A verbatim transcript of the lines below, starting at the first and ending with the one that holds "rất nhieuf tính", is what should be produced.

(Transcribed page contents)
============

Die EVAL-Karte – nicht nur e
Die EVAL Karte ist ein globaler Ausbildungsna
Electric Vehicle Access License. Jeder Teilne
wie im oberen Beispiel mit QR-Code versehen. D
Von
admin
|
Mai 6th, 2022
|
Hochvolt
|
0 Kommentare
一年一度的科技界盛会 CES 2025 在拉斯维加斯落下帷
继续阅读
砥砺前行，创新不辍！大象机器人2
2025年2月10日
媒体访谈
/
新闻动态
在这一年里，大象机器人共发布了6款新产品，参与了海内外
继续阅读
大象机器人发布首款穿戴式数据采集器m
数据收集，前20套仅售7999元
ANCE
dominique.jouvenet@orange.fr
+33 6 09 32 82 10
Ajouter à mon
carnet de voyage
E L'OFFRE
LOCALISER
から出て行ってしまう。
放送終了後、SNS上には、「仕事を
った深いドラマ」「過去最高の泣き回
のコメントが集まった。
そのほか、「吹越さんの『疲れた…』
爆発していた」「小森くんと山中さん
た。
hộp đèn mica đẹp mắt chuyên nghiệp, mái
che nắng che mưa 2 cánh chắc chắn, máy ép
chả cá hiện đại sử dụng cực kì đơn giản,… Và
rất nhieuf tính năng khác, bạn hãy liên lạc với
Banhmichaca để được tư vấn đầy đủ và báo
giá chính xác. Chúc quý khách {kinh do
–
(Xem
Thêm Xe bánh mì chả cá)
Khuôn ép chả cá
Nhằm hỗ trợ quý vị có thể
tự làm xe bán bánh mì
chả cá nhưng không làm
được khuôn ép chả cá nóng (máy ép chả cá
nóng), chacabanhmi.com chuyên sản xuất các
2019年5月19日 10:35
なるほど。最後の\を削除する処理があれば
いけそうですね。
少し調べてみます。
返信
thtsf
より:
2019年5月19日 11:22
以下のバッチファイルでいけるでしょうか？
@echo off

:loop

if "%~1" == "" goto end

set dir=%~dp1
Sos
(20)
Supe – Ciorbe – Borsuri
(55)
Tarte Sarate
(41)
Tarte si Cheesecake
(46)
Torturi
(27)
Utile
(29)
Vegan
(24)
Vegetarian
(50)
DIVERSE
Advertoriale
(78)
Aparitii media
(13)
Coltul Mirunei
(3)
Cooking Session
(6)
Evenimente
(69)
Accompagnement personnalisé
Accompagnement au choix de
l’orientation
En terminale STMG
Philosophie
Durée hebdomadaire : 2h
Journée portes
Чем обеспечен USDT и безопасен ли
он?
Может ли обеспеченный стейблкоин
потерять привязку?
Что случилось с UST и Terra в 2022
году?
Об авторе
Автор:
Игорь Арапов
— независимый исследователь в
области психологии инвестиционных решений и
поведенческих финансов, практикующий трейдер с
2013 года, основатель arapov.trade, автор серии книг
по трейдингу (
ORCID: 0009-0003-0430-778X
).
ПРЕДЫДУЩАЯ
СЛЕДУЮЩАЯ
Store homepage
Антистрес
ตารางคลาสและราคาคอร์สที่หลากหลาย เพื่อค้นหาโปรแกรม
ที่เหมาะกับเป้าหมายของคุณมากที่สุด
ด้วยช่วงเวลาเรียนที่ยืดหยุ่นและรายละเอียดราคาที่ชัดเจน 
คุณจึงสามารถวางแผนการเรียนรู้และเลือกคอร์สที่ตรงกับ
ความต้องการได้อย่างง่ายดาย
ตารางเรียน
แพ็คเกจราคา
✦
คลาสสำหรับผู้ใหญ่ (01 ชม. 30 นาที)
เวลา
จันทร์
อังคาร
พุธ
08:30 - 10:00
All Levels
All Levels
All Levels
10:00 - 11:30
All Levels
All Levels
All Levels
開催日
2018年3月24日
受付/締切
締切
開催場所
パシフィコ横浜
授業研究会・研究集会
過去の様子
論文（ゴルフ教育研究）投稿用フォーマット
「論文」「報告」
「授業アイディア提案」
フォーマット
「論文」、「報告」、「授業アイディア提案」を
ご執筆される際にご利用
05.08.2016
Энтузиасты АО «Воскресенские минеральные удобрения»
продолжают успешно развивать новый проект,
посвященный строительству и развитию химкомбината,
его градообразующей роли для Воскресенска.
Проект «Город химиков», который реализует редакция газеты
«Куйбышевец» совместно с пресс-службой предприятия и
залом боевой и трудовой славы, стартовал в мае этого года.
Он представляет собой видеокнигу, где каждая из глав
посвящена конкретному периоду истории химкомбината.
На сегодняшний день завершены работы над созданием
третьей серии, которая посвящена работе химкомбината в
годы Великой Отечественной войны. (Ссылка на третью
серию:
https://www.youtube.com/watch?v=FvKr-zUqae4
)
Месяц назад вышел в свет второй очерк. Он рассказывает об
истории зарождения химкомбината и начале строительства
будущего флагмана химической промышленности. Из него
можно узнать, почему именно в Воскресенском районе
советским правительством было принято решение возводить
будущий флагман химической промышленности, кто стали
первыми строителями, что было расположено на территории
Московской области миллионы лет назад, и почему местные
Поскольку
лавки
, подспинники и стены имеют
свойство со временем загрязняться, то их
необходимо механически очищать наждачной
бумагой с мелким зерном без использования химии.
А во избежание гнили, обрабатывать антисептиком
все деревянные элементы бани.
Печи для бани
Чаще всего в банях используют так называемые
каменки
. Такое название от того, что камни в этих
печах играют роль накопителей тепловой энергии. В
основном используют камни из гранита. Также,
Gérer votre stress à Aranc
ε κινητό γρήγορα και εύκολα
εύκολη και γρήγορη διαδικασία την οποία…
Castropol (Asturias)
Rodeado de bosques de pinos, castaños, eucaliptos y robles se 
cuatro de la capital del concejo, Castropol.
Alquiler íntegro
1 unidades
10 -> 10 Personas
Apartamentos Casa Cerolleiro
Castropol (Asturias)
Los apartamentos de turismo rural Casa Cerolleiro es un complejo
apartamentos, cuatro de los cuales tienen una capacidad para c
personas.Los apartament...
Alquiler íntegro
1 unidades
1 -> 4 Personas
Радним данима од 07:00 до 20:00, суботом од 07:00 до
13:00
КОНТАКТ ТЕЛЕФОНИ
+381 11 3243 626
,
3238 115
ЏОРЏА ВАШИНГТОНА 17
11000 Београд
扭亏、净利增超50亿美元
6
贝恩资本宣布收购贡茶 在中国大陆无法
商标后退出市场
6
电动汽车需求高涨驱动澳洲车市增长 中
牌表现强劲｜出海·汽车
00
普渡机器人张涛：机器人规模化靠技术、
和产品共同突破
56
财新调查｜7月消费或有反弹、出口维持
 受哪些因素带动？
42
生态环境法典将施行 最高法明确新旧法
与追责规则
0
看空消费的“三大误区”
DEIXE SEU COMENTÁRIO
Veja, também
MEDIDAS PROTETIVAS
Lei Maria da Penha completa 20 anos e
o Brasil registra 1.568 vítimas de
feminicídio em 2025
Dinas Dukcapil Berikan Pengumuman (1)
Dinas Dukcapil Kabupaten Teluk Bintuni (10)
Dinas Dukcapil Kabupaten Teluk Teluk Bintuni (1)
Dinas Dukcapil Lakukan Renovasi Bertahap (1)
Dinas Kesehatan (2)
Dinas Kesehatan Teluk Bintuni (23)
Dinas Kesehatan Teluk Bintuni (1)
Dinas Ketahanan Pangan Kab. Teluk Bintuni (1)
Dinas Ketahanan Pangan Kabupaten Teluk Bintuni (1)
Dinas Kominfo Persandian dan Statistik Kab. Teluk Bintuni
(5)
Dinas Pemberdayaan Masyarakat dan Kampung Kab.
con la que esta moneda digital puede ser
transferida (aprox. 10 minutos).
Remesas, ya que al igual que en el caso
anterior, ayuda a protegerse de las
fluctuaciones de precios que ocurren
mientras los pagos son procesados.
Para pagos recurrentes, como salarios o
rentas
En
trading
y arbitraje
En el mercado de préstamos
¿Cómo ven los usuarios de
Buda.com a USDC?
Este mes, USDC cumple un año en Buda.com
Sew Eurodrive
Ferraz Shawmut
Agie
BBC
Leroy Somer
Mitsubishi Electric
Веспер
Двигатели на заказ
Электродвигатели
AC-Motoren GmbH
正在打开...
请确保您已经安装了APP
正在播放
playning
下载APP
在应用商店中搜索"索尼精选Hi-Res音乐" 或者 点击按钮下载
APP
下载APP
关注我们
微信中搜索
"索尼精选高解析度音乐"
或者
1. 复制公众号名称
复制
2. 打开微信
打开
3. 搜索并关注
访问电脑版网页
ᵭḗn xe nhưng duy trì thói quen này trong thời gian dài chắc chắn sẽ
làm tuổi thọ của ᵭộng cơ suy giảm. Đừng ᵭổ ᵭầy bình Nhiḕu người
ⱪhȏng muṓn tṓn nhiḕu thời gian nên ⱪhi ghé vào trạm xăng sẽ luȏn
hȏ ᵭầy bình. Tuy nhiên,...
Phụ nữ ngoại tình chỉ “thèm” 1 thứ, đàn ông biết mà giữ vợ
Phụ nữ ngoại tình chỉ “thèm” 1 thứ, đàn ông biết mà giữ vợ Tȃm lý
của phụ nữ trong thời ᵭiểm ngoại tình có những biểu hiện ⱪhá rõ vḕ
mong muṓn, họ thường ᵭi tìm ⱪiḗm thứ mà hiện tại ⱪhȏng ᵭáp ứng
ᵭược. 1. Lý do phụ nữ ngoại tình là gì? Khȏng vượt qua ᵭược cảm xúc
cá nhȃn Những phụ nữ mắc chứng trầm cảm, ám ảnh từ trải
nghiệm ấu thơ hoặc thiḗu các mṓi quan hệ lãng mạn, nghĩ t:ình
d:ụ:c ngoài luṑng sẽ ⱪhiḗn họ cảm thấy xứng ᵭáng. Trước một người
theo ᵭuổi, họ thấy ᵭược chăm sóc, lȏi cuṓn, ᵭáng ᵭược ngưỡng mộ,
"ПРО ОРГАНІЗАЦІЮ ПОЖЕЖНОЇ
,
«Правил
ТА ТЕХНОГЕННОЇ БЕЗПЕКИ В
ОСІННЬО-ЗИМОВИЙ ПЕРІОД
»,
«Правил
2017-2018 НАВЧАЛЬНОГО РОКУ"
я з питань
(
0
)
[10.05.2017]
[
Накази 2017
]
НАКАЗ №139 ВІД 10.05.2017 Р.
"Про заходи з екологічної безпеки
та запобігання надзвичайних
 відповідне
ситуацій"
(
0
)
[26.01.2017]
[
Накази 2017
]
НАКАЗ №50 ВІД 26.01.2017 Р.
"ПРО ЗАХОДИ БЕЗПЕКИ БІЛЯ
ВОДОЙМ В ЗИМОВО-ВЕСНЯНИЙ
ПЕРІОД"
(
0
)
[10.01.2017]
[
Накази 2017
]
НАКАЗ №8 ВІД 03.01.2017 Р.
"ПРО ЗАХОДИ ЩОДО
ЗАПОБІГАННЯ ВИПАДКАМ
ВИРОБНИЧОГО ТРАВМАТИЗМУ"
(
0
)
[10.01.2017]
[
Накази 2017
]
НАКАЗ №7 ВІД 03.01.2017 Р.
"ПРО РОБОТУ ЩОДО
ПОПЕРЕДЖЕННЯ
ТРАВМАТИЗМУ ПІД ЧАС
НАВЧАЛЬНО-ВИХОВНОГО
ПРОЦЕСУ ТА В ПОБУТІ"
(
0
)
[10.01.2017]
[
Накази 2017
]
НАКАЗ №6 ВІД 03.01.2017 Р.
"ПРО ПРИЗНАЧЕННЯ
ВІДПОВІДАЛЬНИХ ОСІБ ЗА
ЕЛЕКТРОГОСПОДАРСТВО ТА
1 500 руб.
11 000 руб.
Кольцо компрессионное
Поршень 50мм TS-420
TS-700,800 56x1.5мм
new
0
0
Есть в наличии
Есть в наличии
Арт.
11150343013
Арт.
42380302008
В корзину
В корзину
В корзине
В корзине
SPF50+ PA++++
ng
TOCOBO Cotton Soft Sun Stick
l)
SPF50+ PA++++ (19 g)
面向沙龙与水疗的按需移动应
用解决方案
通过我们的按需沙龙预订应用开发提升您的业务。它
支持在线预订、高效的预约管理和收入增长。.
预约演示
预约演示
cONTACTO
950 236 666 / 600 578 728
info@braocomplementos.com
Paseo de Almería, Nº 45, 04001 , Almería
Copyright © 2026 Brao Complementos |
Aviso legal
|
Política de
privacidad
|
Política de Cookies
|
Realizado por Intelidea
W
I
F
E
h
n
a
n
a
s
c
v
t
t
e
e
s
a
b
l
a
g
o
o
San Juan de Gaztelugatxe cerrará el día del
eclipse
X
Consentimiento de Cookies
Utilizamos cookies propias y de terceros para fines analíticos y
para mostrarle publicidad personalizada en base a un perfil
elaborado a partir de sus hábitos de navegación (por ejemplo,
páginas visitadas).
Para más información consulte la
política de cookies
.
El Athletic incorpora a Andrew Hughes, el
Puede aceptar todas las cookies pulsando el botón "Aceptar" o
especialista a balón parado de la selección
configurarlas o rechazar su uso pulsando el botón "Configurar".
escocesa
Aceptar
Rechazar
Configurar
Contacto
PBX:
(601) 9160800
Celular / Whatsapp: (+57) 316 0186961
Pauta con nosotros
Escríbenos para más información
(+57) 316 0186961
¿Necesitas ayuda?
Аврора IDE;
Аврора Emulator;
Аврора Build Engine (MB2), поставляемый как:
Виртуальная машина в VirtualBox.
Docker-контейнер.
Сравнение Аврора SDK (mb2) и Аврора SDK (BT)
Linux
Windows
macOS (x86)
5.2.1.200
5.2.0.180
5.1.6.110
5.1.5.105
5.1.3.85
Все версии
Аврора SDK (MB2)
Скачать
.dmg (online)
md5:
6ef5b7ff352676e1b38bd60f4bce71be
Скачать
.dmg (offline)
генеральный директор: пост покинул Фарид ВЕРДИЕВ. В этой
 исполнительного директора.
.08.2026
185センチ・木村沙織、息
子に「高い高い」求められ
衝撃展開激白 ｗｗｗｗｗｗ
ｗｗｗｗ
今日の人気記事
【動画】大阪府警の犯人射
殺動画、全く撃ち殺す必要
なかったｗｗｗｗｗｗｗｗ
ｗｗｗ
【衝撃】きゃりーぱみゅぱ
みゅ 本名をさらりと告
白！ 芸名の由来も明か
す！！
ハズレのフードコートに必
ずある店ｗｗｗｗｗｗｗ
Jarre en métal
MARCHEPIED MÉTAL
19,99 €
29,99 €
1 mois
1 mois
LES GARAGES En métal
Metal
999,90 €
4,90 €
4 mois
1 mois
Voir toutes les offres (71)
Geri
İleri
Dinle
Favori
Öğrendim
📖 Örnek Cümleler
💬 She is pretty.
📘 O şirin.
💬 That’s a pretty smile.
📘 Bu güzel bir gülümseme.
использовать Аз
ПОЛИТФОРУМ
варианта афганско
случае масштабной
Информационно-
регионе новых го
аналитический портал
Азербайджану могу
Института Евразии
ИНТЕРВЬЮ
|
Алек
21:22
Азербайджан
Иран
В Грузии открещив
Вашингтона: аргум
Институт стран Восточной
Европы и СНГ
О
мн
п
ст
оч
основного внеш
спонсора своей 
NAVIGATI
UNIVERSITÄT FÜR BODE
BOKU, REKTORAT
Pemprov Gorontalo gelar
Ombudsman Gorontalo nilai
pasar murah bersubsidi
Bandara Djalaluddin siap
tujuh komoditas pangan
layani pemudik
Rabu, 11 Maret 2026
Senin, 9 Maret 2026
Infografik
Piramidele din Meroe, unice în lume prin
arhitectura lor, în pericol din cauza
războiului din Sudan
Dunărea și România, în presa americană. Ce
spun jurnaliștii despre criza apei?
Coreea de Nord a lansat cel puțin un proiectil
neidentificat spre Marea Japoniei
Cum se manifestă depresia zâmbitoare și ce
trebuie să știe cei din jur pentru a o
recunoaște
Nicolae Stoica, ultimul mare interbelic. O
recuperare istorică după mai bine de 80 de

============

TASK SOLUTION
Die EVAL-Karte – nicht nur e
Die EVAL Karte ist ein globaler Ausbildungsna
Electric Vehicle Access License. Jeder Teilne
wie im oberen Beispiel mit QR-Code versehen. D
Von
admin
|
Mai 6th, 2022
|
Hochvolt
|
0 Kommentare
一年一度的科技界盛会 CES 2025 在拉斯维加斯落下帷
继续阅读
砥砺前行，创新不辍！大象机器人2
2025年2月10日
媒体访谈
/
新闻动态
在这一年里，大象机器人共发布了6款新产品，参与了海内外
继续阅读
大象机器人发布首款穿戴式数据采集器m
数据收集，前20套仅售7999元
ANCE
dominique.jouvenet@orange.fr
+33 6 09 32 82 10
Ajouter à mon
carnet de voyage
E L'OFFRE
LOCALISER
から出て行ってしまう。
放送終了後、SNS上には、「仕事を
った深いドラマ」「過去最高の泣き回
のコメントが集まった。
そのほか、「吹越さんの『疲れた…』
爆発していた」「小森くんと山中さん
た。
hộp đèn mica đẹp mắt chuyên nghiệp, mái
che nắng che mưa 2 cánh chắc chắn, máy ép
chả cá hiện đại sử dụng cực kì đơn giản,… Và
rất nhieuf tính năng khác, bạn hãy liên lạc với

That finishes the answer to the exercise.